While the US grapples with its own countrywide stance on gay marriage, Spain made gay marriage legal in 2005. At that time, some states in the US had only just struck down bans against homosexual intercourse and conduct.
2. Spain loves gay people
Spain was ranked the most gay-friendly country in the entire world in the last Pew Research Center poll in 2013, with 88 percent of those surveyed responding “yes” to the question: Should society accept homosexuality?
In comparison, 60 percent of American respondents said yes to the same statement.
In a recent study, Spain was hailed as a 'model' nation for gay rights in Europe. The report from IGLA-Europe recognised Spain for laws pertaining to same-sex marriage, adoption, rights for transgender people, and more.
Additionally, capital Madrid and Barcelona are often rated in lists of the best travel destinations for LGBT people.
3. Having a family is easier than elsewhere
Stock photo of baby feet. Photo: Amy the nurse / Flickr
Same-sex couples in Spain have also been able to adopt a child together for ten years, while countries like Germany still struggle with the issue.
Plus, a child born by in vitro fertilization in Spain may also be recognized as the child of the biological mother’s same-sex partner.
4. Discrimination is never OK
Unlike in the United States where laws against sexual orientation-based discrimination vary by state, Spanish laws have been in place completely forbidding it since 1996.

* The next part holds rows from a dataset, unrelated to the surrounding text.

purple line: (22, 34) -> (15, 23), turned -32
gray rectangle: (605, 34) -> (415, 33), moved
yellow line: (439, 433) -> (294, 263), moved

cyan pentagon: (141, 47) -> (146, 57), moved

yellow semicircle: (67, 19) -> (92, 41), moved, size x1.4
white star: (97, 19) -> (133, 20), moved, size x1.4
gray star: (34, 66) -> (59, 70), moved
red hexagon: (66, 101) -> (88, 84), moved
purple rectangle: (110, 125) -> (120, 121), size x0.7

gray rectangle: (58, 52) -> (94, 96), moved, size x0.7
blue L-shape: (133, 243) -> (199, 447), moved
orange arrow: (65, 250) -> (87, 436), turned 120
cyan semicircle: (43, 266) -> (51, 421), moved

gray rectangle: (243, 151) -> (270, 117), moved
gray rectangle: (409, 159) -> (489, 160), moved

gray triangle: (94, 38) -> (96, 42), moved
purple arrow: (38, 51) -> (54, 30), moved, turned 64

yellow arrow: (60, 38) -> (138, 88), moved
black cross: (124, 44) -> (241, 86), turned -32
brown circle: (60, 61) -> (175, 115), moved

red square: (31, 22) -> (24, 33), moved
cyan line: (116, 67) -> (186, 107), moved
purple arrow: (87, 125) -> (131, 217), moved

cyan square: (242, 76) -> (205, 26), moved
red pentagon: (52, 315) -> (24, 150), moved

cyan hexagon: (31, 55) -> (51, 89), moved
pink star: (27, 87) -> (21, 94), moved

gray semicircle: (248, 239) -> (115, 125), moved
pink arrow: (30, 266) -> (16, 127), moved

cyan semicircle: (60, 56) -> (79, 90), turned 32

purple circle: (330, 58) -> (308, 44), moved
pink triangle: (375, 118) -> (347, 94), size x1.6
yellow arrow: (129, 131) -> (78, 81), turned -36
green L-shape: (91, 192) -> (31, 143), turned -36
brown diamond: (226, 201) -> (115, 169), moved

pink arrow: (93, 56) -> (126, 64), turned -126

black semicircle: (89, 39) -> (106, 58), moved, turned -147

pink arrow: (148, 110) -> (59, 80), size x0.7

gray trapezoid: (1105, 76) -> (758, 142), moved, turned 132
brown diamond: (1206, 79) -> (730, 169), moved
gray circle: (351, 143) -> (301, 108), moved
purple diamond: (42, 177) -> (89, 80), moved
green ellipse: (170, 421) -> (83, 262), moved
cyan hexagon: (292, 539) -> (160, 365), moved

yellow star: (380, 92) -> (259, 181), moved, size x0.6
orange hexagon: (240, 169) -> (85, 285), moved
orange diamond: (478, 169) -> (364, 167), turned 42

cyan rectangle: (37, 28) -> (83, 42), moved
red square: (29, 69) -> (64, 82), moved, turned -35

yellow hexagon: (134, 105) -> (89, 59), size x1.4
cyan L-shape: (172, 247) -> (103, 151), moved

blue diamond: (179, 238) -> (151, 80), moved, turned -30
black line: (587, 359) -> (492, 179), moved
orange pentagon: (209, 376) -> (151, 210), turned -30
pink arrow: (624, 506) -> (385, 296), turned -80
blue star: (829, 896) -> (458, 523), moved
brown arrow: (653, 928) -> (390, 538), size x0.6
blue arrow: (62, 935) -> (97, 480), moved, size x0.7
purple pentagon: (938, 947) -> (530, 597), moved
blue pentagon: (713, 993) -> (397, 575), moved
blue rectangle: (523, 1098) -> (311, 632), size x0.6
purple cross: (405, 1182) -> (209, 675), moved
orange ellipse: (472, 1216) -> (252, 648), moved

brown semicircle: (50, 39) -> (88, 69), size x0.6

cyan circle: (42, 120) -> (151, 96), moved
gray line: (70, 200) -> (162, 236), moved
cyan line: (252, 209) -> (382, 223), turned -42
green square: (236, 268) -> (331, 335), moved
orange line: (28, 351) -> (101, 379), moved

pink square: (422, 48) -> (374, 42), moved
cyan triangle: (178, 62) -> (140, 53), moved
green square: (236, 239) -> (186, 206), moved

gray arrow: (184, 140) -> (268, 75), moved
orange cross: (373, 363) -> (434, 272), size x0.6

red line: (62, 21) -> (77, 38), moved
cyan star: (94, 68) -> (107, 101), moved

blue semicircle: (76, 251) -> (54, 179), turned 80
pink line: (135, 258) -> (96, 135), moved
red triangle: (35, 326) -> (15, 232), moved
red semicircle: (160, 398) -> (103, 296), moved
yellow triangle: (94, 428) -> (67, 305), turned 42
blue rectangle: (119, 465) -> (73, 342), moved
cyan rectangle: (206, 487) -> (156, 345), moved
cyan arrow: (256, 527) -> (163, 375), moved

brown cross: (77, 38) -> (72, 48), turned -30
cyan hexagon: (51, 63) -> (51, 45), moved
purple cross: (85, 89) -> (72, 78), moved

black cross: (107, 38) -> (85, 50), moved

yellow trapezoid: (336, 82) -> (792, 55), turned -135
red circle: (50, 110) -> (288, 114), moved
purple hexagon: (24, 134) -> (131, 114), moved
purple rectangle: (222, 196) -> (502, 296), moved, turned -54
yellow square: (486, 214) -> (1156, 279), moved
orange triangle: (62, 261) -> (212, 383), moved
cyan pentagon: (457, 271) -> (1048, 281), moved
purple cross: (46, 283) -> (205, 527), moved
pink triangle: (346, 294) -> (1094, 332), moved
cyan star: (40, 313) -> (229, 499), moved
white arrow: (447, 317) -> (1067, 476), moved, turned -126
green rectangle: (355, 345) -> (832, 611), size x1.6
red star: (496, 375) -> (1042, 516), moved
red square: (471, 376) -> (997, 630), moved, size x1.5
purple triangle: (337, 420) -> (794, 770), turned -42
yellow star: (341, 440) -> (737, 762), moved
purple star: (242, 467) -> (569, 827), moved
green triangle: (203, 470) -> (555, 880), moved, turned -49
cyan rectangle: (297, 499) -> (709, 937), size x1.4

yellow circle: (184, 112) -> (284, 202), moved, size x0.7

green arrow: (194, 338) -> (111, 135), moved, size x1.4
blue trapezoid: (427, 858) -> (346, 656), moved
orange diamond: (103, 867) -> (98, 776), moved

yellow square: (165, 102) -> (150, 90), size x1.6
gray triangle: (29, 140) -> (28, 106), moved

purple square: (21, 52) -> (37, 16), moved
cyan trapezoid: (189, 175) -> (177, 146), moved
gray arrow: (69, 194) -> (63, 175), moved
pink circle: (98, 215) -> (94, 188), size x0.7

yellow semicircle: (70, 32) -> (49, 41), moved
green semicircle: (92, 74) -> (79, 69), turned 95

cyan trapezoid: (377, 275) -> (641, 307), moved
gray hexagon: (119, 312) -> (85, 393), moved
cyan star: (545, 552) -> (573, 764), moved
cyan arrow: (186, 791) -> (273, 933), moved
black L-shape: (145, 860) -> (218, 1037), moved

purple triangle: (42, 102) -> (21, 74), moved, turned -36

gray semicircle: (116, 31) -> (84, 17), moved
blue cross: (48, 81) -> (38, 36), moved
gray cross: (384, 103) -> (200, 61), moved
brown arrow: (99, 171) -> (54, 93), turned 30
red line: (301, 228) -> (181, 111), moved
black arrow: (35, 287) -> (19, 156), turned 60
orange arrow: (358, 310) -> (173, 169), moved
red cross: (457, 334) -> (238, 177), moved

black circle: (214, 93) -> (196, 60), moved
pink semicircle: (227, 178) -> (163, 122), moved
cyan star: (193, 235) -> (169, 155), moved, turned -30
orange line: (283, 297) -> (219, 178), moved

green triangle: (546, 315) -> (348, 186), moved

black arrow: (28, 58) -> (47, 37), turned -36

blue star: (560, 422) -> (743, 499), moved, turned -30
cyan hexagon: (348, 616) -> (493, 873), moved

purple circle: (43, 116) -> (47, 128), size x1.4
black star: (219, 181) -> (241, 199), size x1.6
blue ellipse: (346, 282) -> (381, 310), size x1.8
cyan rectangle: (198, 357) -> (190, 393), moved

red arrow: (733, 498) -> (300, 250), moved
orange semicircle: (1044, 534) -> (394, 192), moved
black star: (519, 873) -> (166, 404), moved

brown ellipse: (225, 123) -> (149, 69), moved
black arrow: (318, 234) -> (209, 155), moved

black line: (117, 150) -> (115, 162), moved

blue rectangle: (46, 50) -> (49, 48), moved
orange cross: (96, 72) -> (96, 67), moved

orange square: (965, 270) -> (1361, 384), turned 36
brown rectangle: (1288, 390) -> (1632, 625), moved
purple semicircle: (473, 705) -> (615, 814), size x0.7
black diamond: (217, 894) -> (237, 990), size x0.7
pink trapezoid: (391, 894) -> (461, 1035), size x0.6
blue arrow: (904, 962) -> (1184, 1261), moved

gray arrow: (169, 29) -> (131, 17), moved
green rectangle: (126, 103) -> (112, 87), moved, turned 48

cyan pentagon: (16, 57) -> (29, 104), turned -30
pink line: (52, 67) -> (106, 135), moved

According to Rainbow Europe’s Country Index, sexual orientation-based discrimination is illegal in both employment and goods and services in Spain.
5. The gay pride parades are world-renowned
A gay pride parade in Madrid. Photo: Pierre-Philippe Marcou / AFP.
Madrid’s pride parade may be one of the biggest worldwide, but there are also notable parades in Barcelona, Valencia and Seville. In 2012, Madrid hosted one of the largest parades with a reported 1.2 million people in attendance.
The 2007 Europride parade hosted in the capital also saw a huge turnout of more than 2 million people.